Samuelsson berujar, Volvo tetap memproduksi mesin diesel dan kendaraan bermesin diesel generasi terakhir yang diluncurkan pada 2013. Para teknisi Volvo, ujar dia, juga tetap berupaya mengembangkan fitur baru agar mesin tersebut sesuai dengan standar antipolusi di seluruh dunia, meski biayanya cukup mahal.
Baca: Empat Model Baru Volvo Segera Meluncur di Indonesia
Setelah menghentikan pengembangan mesin diesel, Volvo akan menanamkan modal untuk produksi mobil listrik dan mesin hibrida. Volvo berniat meluncurkan mobil listriknya pada 2019.

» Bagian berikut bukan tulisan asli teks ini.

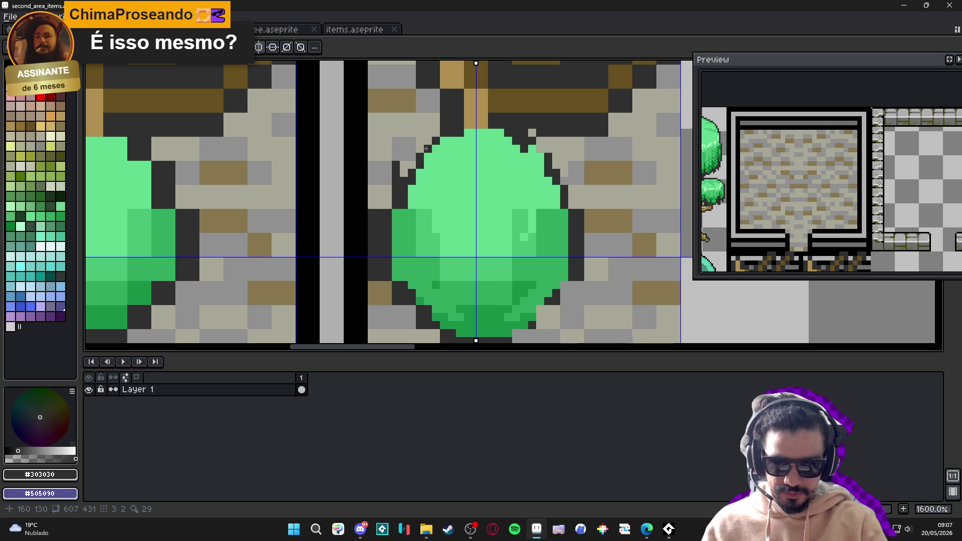
scroll(430, 163, "down", 1)
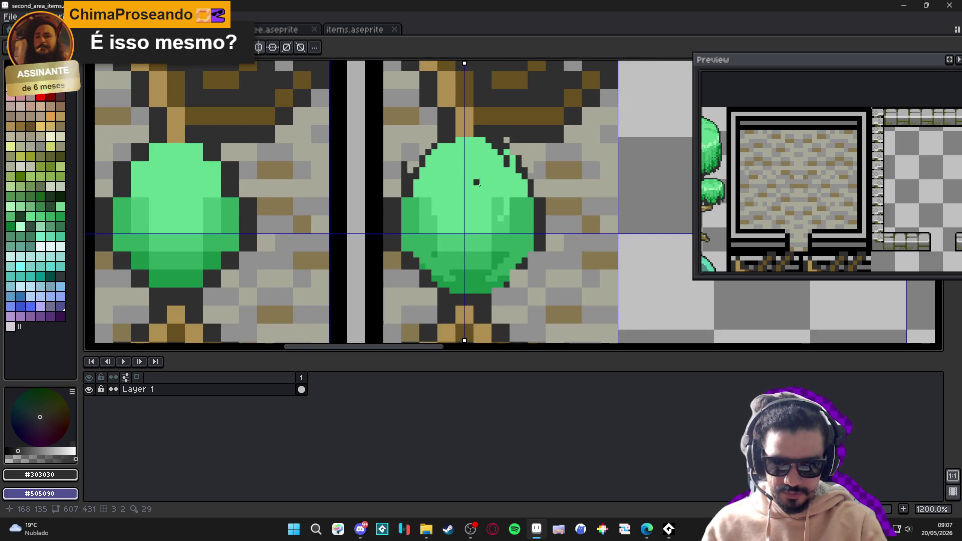
key("ctrl+z")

Menurut Samuelsson, peraturan emisi yang lebih ketat akan mengerek harga mobil bermesin diesel. Saking mahalnya, tutur dia, produsen akan sampai pada skala di mana pengembangan mesin hibrida dan motor listrik menjadi alternatif yang lebih menguntungkan. Untuk diketahui, produsen mobil Eropa dipaksa menurunkan emisi karbon dioksida dari 130 gram per kilometer menjadi 95 gram per km pada 2021. "Kondisi ini memaksa mereka untuk berinvestasi lebih banyak," katanya.
Simak: Garansindo Resmi Jadi ATPM Volvo
Hasil riset yang dilakukan Goldman Sachs menyebutkan regulasi batas emisi menambah biaya produksi mesin diesel sebesar US$ 325. Alhasil, disparitas harga jual mesin diesel dibanding mesin bensin bakal semakin lebar. Tanpa pengembangan teknologi baru saja, harga mesin diesel sudah lebih mahal dibanding mesin bensin. Kondisi ini yang kemudian memancing produsen mencurangi hasil uji emisi, seperti yang dilakukan Volkswagen atau VW tahun lalu.

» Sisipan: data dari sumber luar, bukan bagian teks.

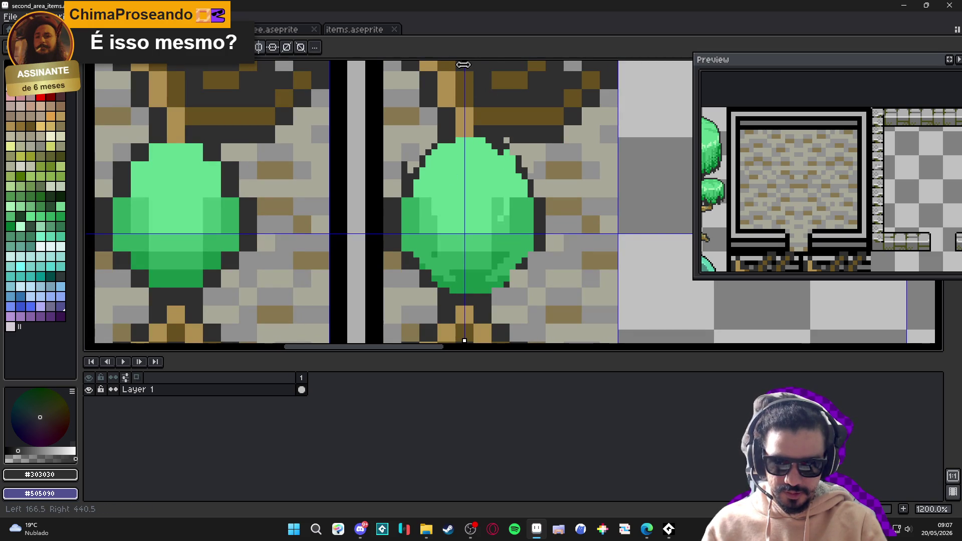
left_click_drag(465, 64, 471, 63)
scroll(433, 148, "up", 1)
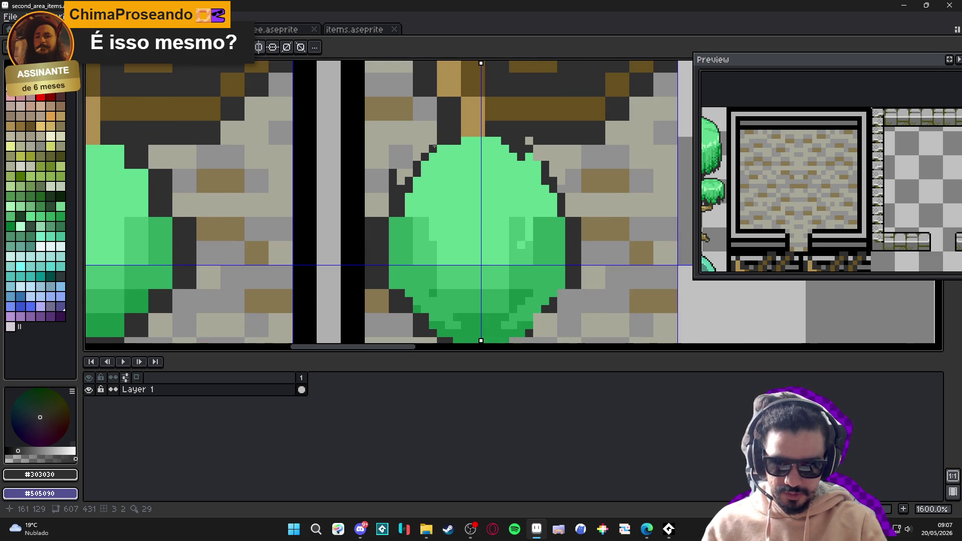
left_click(425, 167)
key("ctrl+z")
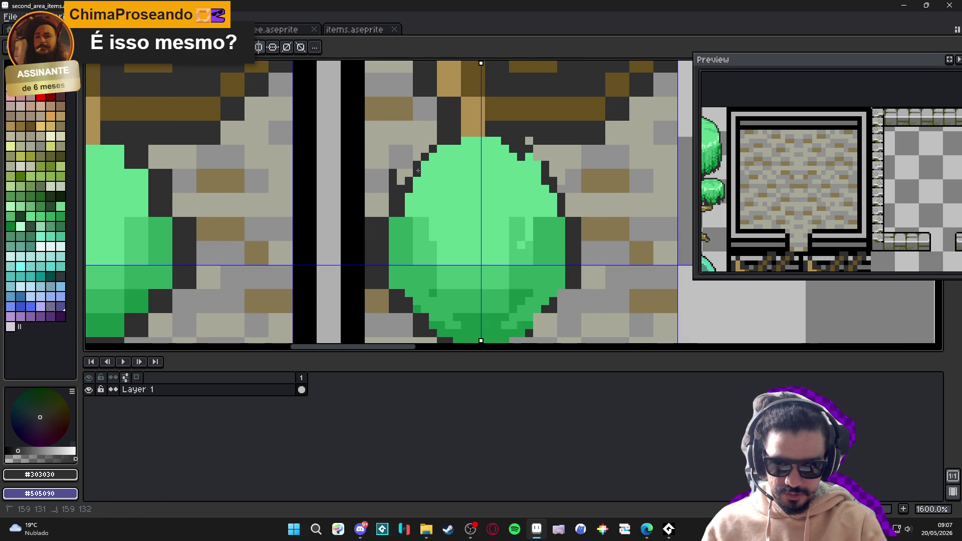
scroll(448, 214, "down", 1)
Pick the canopy's green colour and pan to view the whole row of tiles
left_click(448, 211, "alt")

Saat ini, populasi mobil bermesin diesel mencapai lebih dari 50 persen dari total kendaraan baru yang terdaftar di Eropa. Dengan kata lain, Eropa adalah pasar terbesar untuk mobil penumpang bermesin diesel. Tren ini berbeda dengan Asia, di mana mobil penumpang bermesin bensin lebih dominan. Mesin diesel di Asia kebanyakan dipakai kendaraan niaga atau mobil penumpang yang mementingkan performa tinggi. Volvo termasuk mobil yang digemari di Indonesia.